Copy exactly, and only, the lines that start at the line containing "PRODUCTO SIN STOCK, SE IMPORTA A PEDIDO." and end at the last line of the material below.
--- Dataset extract Enclosed Below ---
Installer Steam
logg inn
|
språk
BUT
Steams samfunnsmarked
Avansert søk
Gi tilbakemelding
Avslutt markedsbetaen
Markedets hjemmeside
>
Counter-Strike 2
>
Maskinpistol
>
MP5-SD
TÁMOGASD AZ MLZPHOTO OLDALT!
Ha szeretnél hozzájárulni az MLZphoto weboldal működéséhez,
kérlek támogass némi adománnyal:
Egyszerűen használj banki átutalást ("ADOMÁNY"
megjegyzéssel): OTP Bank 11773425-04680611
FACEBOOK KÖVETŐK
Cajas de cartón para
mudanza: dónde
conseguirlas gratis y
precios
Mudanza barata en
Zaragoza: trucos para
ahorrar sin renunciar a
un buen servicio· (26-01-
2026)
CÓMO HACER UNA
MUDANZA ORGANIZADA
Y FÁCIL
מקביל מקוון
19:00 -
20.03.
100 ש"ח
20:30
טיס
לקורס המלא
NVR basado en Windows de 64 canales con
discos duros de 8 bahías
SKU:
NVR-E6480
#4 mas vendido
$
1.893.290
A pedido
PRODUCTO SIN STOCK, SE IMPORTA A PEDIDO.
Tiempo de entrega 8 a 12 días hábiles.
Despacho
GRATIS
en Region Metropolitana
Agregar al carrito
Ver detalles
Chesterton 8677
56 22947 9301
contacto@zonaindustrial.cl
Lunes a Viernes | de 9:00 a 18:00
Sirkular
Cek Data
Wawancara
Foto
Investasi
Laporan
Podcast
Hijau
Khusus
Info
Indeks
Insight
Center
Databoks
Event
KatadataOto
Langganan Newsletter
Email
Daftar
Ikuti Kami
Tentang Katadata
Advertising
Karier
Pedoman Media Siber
--- End of Enclosed Dataset extract ---
• [Solved exercise]:
PRODUCTO SIN STOCK, SE IMPORTA A PEDIDO.
Tiempo de entrega 8 a 12 días hábiles.
Despacho
GRATIS
en Region Metropolitana
Agregar al carrito
Ver detalles
Chesterton 8677
56 22947 9301
contacto@zonaindustrial.cl
Lunes a Viernes | de 9:00 a 18:00
Sirkular
Cek Data
Wawancara
Foto
Investasi
Laporan
Podcast
Hijau
Khusus
Info
Indeks
Insight
Center
Databoks
Event
KatadataOto
Langganan Newsletter
Email
Daftar
Ikuti Kami
Tentang Katadata
Advertising
Karier
Pedoman Media Siber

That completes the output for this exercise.